> **EXERCISE DETAILS**
For the records that follow, give the number of lines containing the word "context", with no added text.

Extracted data entries:

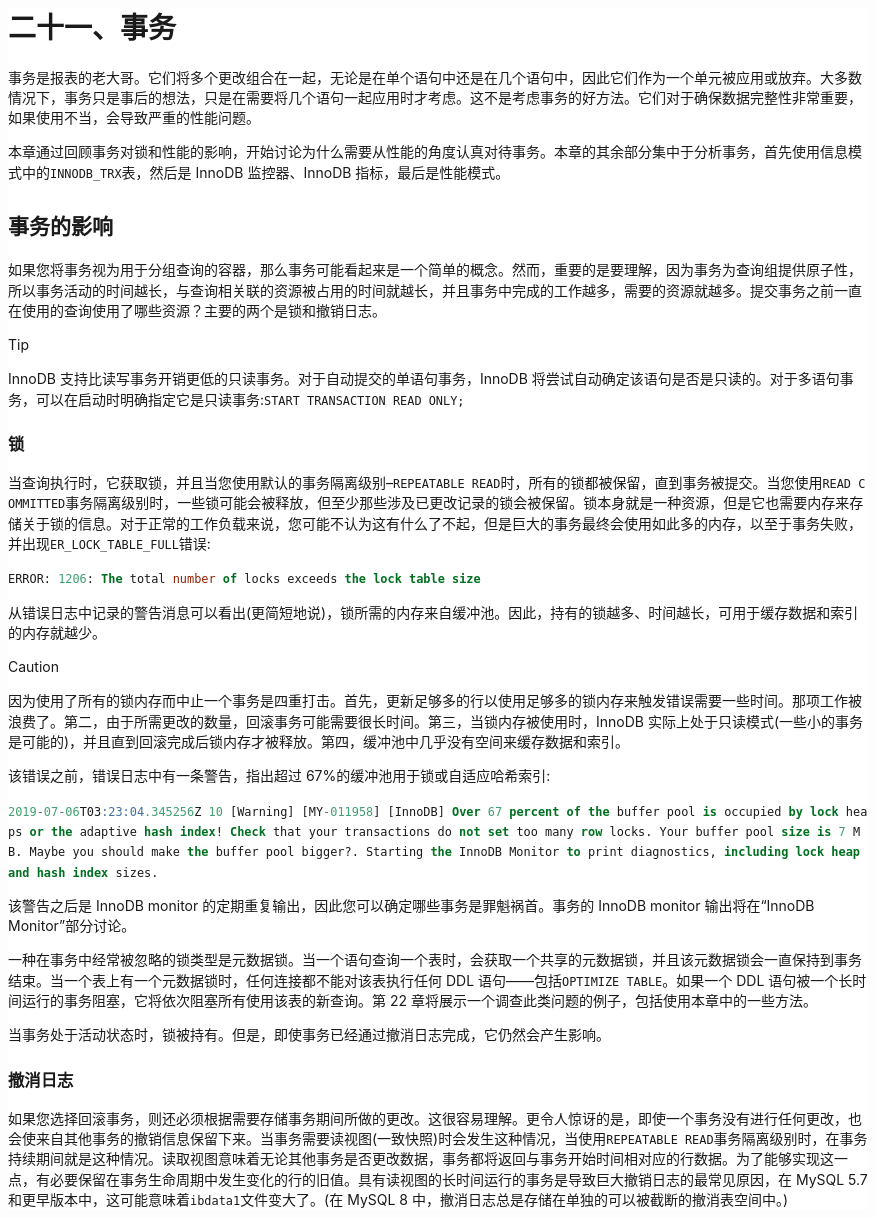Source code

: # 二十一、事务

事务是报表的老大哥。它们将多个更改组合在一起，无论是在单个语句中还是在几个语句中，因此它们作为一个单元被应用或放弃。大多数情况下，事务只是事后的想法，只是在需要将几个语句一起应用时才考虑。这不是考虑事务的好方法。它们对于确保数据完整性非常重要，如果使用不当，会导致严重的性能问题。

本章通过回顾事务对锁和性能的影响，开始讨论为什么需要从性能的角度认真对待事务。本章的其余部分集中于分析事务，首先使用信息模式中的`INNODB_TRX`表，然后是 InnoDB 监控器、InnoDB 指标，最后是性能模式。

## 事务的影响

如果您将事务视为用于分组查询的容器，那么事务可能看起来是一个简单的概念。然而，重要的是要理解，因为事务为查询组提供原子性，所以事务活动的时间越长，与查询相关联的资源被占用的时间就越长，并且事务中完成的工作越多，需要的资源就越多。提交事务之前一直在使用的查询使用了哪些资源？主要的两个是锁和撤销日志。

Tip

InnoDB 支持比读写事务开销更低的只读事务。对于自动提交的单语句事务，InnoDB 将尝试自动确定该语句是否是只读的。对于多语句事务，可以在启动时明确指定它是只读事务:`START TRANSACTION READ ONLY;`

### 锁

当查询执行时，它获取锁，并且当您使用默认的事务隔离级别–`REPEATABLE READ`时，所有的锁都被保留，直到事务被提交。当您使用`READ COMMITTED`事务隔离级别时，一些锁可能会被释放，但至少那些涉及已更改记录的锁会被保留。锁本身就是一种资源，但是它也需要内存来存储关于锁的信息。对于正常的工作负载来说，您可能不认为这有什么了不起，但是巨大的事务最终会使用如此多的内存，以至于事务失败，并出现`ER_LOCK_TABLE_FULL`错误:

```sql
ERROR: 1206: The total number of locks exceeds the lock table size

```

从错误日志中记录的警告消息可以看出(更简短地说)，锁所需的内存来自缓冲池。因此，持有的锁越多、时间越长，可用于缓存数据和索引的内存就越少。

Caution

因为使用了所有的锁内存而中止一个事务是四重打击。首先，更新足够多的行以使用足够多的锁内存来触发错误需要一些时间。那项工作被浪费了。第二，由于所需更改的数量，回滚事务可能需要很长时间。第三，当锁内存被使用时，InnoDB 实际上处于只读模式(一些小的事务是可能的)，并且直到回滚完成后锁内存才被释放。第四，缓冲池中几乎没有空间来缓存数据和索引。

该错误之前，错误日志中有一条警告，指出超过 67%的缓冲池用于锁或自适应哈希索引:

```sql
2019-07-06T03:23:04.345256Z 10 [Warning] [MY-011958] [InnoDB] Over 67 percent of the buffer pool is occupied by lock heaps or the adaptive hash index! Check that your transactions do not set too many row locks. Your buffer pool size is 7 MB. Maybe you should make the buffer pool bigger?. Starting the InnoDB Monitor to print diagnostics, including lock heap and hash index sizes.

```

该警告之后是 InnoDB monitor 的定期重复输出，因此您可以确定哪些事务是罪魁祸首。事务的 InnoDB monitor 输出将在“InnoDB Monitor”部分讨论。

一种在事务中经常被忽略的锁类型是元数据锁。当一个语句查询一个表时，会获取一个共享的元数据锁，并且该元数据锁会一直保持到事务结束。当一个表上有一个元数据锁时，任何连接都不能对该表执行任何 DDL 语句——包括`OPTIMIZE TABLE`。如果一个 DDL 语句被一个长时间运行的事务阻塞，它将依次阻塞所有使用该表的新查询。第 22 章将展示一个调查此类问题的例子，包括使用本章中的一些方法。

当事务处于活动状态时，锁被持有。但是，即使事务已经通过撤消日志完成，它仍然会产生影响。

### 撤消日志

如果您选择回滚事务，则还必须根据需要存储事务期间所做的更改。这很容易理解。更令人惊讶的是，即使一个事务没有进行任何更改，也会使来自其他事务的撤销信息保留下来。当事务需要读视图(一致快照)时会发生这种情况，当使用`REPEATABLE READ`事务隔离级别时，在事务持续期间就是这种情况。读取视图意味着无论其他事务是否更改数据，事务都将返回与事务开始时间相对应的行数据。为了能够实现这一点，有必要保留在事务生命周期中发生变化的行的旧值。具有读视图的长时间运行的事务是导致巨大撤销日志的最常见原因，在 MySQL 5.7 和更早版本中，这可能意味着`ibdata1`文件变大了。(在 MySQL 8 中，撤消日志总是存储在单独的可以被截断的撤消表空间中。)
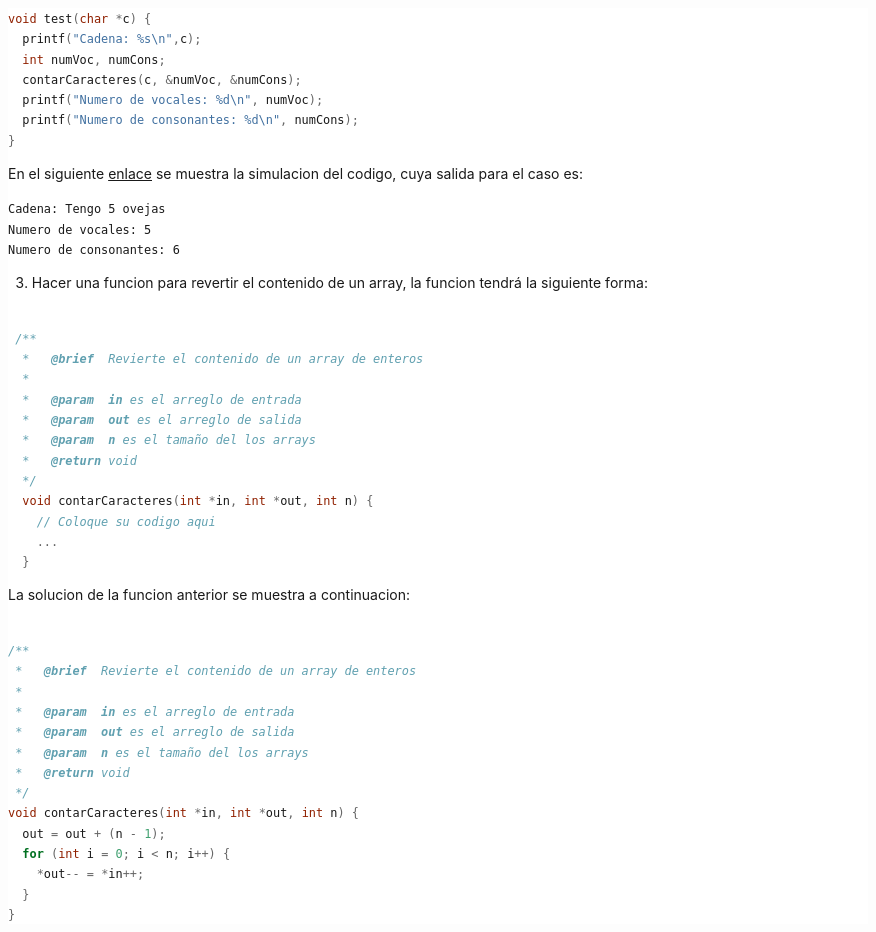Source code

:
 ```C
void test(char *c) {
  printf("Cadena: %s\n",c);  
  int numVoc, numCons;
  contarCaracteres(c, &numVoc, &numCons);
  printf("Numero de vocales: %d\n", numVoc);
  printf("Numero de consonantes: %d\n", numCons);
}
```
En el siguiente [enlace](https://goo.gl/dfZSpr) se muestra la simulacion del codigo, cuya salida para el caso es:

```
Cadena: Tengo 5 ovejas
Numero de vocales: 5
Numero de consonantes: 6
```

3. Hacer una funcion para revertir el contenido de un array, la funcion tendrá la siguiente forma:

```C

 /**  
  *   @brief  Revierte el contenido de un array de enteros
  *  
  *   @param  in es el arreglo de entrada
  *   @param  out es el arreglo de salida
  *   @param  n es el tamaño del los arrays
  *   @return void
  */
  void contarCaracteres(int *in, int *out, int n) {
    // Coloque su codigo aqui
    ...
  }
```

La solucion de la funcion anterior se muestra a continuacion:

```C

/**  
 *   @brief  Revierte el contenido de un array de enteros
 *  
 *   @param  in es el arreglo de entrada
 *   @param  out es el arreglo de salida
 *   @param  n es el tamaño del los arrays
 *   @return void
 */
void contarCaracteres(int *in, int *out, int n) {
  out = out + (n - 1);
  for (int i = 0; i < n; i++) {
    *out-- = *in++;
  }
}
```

* * *

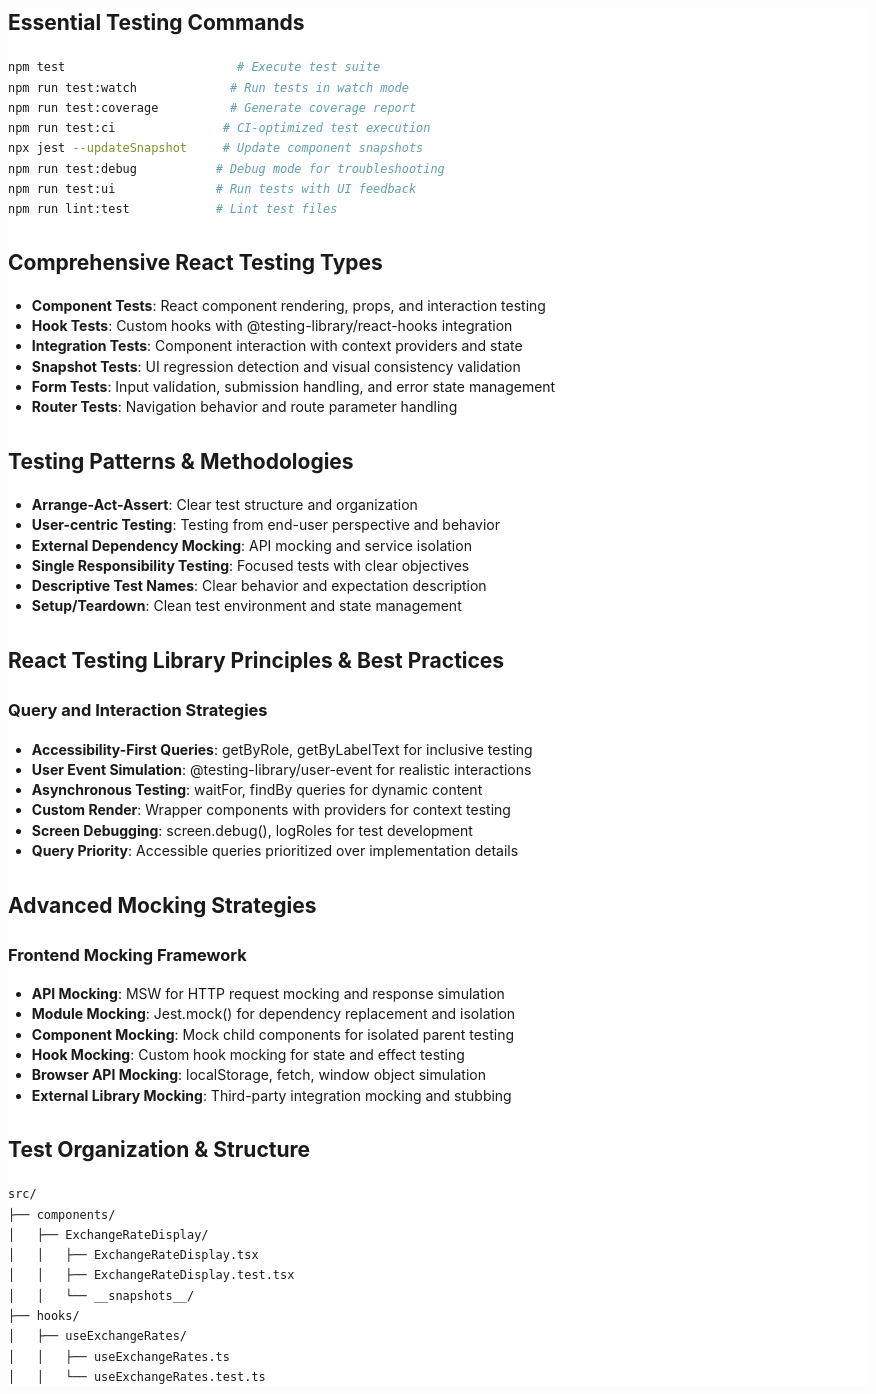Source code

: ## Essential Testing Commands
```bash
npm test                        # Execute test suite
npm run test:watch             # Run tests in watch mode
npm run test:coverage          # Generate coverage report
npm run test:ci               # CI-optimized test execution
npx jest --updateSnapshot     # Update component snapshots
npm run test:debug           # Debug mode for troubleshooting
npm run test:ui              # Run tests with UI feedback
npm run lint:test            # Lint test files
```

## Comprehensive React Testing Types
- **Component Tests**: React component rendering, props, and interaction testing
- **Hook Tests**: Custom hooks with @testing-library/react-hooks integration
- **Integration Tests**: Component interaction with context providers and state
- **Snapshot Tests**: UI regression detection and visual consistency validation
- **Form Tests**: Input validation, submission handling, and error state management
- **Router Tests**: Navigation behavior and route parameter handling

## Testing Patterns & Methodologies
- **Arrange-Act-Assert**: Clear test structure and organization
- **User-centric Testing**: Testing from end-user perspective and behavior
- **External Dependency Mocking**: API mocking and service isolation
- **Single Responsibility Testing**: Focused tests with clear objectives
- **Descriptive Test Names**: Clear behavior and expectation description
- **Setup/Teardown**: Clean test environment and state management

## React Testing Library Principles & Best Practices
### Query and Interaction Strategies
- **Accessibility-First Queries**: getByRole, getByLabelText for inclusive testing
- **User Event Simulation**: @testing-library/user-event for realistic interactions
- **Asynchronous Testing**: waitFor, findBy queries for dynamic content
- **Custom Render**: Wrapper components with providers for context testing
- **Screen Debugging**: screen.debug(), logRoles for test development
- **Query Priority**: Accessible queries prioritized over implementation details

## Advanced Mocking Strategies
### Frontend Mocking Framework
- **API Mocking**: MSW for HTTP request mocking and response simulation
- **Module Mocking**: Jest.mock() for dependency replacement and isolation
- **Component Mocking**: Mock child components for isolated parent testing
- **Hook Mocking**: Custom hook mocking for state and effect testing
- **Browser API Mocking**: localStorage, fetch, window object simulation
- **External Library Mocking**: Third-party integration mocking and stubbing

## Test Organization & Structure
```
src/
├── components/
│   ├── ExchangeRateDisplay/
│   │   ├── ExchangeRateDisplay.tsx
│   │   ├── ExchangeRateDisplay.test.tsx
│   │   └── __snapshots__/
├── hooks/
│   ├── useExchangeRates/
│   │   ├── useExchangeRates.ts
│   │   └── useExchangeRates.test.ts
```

* * *

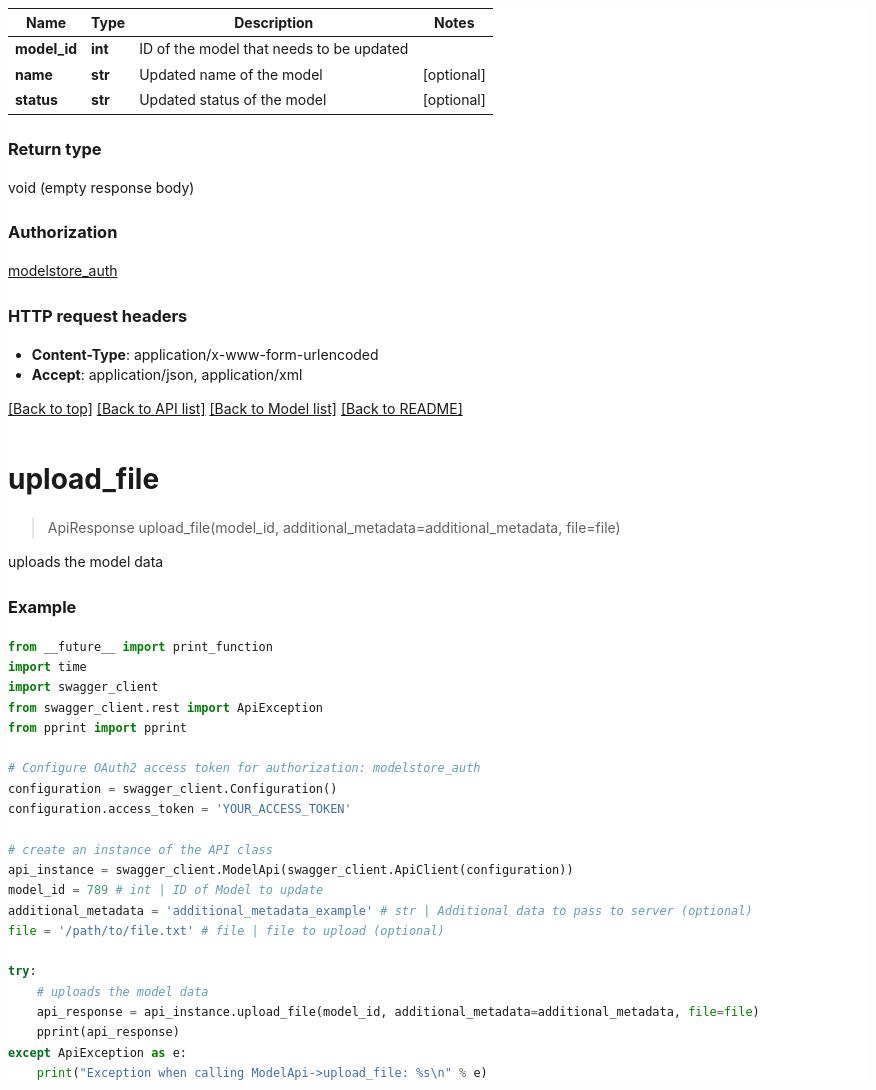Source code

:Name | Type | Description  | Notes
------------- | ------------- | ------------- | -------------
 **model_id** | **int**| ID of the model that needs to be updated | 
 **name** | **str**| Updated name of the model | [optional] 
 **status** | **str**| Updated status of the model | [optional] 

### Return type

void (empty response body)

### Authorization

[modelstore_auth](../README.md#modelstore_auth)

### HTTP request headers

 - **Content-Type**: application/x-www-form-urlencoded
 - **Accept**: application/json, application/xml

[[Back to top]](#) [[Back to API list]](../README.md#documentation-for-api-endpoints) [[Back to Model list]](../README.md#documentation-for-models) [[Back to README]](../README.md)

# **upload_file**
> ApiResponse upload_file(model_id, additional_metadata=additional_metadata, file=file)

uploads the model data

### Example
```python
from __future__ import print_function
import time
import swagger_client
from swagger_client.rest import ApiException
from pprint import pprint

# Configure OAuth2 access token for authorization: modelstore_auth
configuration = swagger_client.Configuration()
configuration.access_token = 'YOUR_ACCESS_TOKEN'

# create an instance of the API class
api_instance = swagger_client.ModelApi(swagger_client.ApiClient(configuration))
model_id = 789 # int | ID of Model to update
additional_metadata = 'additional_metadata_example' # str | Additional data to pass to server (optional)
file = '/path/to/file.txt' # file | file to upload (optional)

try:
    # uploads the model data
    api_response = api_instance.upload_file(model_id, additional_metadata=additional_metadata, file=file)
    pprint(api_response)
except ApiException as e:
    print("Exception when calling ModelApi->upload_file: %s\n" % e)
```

> **REPLY TO THE EXERCISE**
2